Military | Europe
The F-35s Germany Just Ordered Are the Most Consequential Weapons Purchase in Europe in 50 Years
Germany's F-35A fighters are entering final assembly. They will carry nuclear weapons under NATO's sharing agreement. Here is why this is the most significant European defence development in decades.
The image released by Lockheed Martin on March 28, 2026 showed a partially assembled fighter jet in a Fort Worth, Texas factory — visually unremarkable compared to the hundreds of other F-35As that have rolled off the same production line. What makes this specific aircraft historically significant is what it represents: Germany's first nuclear-capable tactical fighter aircraft since the Bundeswehr operated Tornados.

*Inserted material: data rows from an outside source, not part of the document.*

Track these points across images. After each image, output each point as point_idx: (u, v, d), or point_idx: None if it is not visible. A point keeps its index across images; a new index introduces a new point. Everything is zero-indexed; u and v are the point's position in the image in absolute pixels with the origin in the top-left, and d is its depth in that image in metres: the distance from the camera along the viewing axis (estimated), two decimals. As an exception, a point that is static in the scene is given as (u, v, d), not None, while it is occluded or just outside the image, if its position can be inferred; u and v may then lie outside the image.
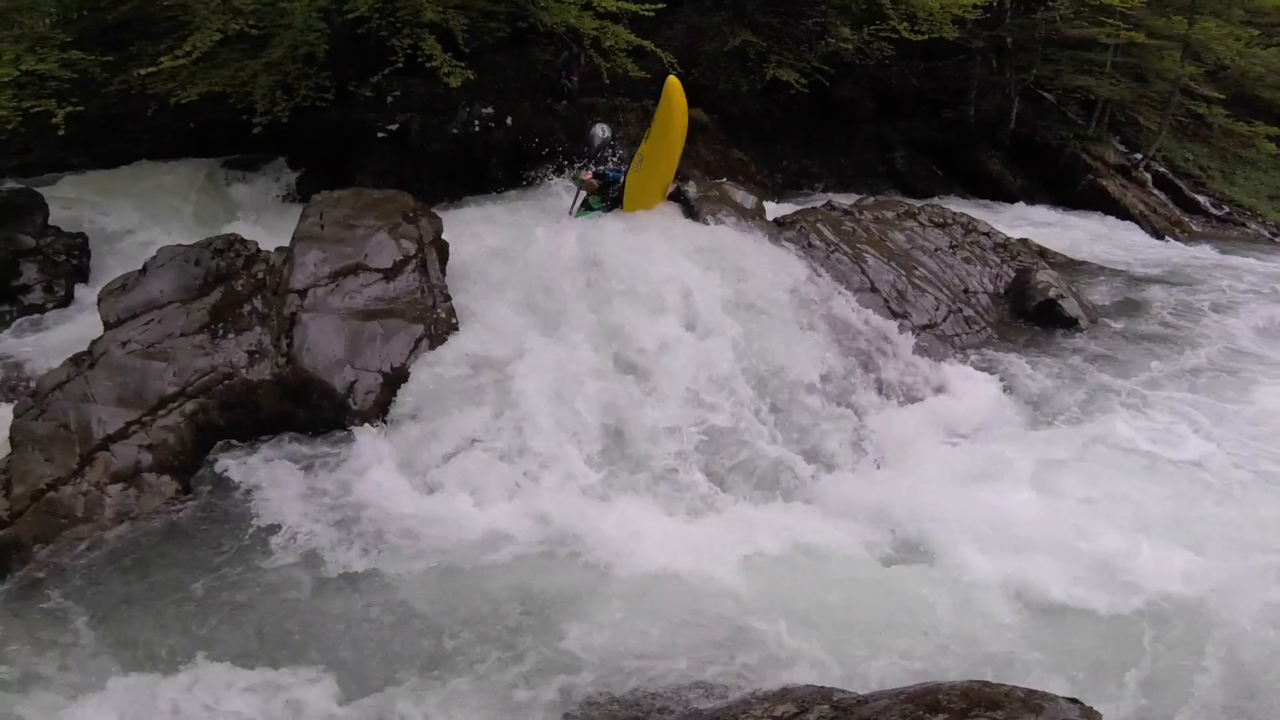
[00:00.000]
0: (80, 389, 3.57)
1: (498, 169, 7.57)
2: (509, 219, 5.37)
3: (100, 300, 3.94)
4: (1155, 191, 10.48)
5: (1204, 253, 8.49)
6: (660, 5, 7.55)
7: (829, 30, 8.68)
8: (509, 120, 7.76)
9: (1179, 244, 8.96)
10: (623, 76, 7.50)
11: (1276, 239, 10.35)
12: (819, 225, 5.37)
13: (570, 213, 4.91)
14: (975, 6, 8.73)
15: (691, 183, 5.44)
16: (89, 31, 7.55)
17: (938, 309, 5.23)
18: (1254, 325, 5.97)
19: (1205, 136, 12.15)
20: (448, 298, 4.02)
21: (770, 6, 8.82)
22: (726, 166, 8.19)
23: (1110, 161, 10.11)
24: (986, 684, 2.08)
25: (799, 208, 6.16)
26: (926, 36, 8.68)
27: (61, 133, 6.08)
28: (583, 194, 5.02)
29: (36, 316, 5.17)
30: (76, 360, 3.71)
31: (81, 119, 6.26)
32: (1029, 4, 9.77)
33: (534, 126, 7.79)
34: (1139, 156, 10.68)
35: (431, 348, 3.81)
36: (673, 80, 4.37)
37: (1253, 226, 10.69)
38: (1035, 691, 1.98)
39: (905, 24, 8.60)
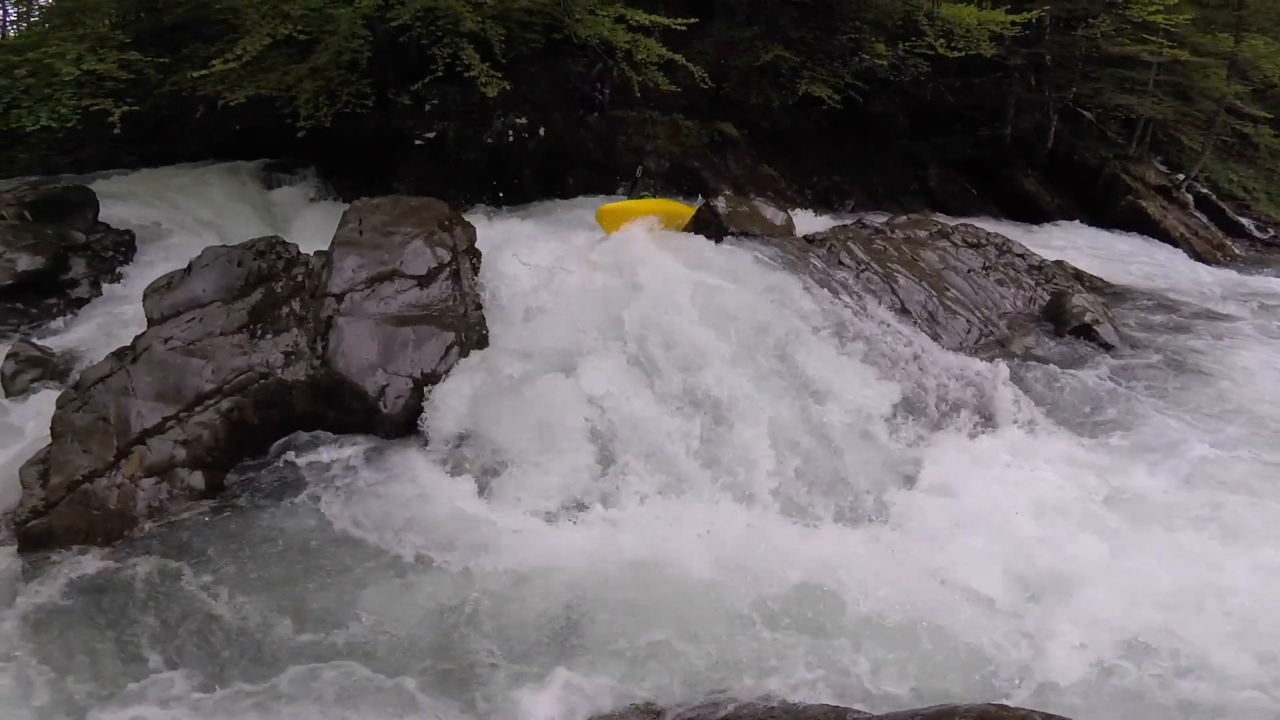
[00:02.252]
0: (121, 383, 3.67)
1: (530, 178, 7.67)
2: (541, 229, 5.42)
3: (145, 297, 4.06)
4: (1197, 213, 10.20)
5: (1247, 278, 8.22)
6: (692, 20, 7.60)
7: (863, 46, 8.64)
8: (542, 130, 7.87)
9: (1221, 268, 8.70)
10: (654, 89, 7.55)
11: (1325, 265, 9.99)
12: (849, 243, 5.33)
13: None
14: (1013, 23, 8.63)
15: (721, 198, 5.45)
16: (145, 33, 7.86)
17: (969, 331, 5.14)
18: (1295, 354, 5.74)
19: (1251, 157, 11.82)
20: (479, 306, 4.07)
21: (804, 22, 8.80)
22: (756, 182, 8.18)
23: (1151, 182, 9.87)
24: (1004, 708, 2.04)
25: (830, 225, 6.12)
26: (963, 53, 8.59)
27: (117, 131, 6.31)
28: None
29: (83, 310, 5.34)
30: (119, 355, 3.82)
31: (132, 119, 6.50)
32: (1069, 21, 9.61)
33: (566, 137, 7.88)
34: (1181, 177, 10.41)
35: (462, 355, 3.86)
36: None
37: (1299, 250, 10.33)
38: (1054, 716, 1.93)
39: (941, 40, 8.52)
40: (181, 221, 6.48)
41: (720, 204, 5.47)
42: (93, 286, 5.57)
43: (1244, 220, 10.68)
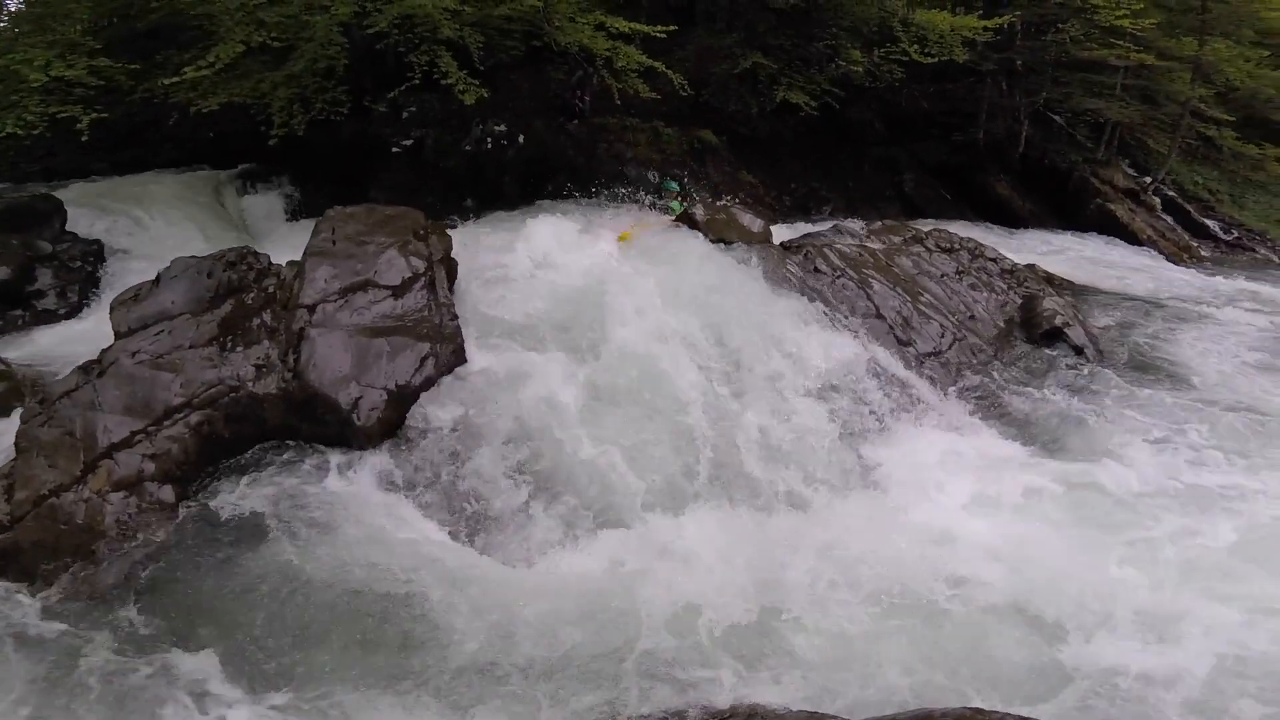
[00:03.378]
0: (88, 397, 3.62)
1: (510, 186, 7.65)
2: (519, 238, 5.41)
3: (112, 310, 3.99)
4: (1164, 216, 10.45)
5: (1212, 279, 8.44)
6: (672, 27, 7.64)
7: (839, 52, 8.74)
8: (521, 138, 7.86)
9: (1188, 269, 8.92)
10: (634, 97, 7.58)
11: (1287, 263, 10.28)
12: (825, 250, 5.39)
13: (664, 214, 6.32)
14: (985, 29, 8.79)
15: (699, 206, 5.49)
16: (118, 39, 7.72)
17: (943, 336, 5.22)
18: (1258, 353, 5.91)
19: (1215, 159, 12.12)
20: (455, 316, 4.05)
21: (782, 29, 8.89)
22: (735, 188, 8.23)
23: (1119, 185, 10.09)
24: (979, 711, 2.10)
25: (807, 231, 6.18)
26: (937, 59, 8.73)
27: (85, 139, 6.20)
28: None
29: (49, 322, 5.24)
30: (86, 369, 3.76)
31: (104, 125, 6.39)
32: (1039, 26, 9.80)
33: (546, 144, 7.88)
34: (1148, 180, 10.66)
35: (437, 366, 3.84)
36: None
37: (1262, 251, 10.61)
38: (1028, 719, 1.98)
39: (916, 46, 8.65)
40: (152, 230, 6.39)
41: (699, 211, 5.51)
42: (60, 298, 5.47)
43: (1209, 222, 10.95)
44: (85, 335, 4.71)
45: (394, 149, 7.69)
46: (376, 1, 6.61)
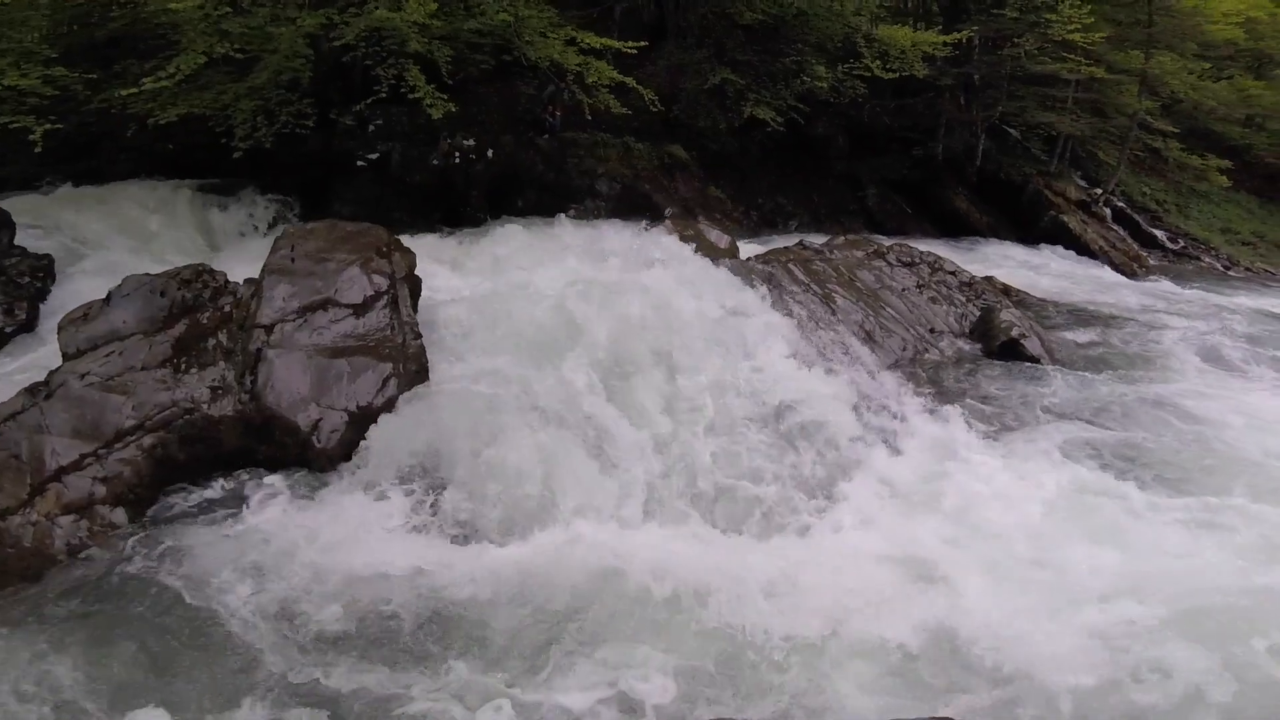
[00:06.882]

Germany's order of F-35A Lightning II fighters, which are entering final assembly for delivery beginning later this year, is the culmination of a process that began when Chancellor Scholz announced the 'Zeitenwende' — historical turning point — in the days after Russia's invasion of Ukraine in February 2022. The F-35A is not merely a more capable aircraft than the Tornado it replaces. It is a different order of capability: stealth characteristics that make detection dramatically harder, sensor fusion that gives pilots unprecedented situational awareness, and — most significantly — dual-key nuclear certification under NATO's nuclear sharing arrangements.
Under NATO's nuclear sharing doctrine, the United States maintains a number of B61 nuclear gravity bombs at European bases, including at Büchel Air Base in Germany. These weapons can only be released with US authorization — Germany retains no independent nuclear decision-making authority. But the aircraft that would carry and deliver them in extremis is a German aircraft with German pilots. Germany's continued participation in this arrangement, after years of domestic debate about whether German democracy could sustain the moral weight of nuclear sharing, is itself a statement of strategic commitment.
The broader European significance is considerable. Germany's full rearmament — and the F-35 is its most visible symbol — reshapes the European security architecture in ways that allies and adversaries are still working through. A rearmed, nuclear-sharing Germany with the continent's largest army and a defence budget growing toward 3 percent of GDP is a fundamentally different entity from the strategically ambiguous Germany that Europe grew accustomed to during the post-Cold War decades.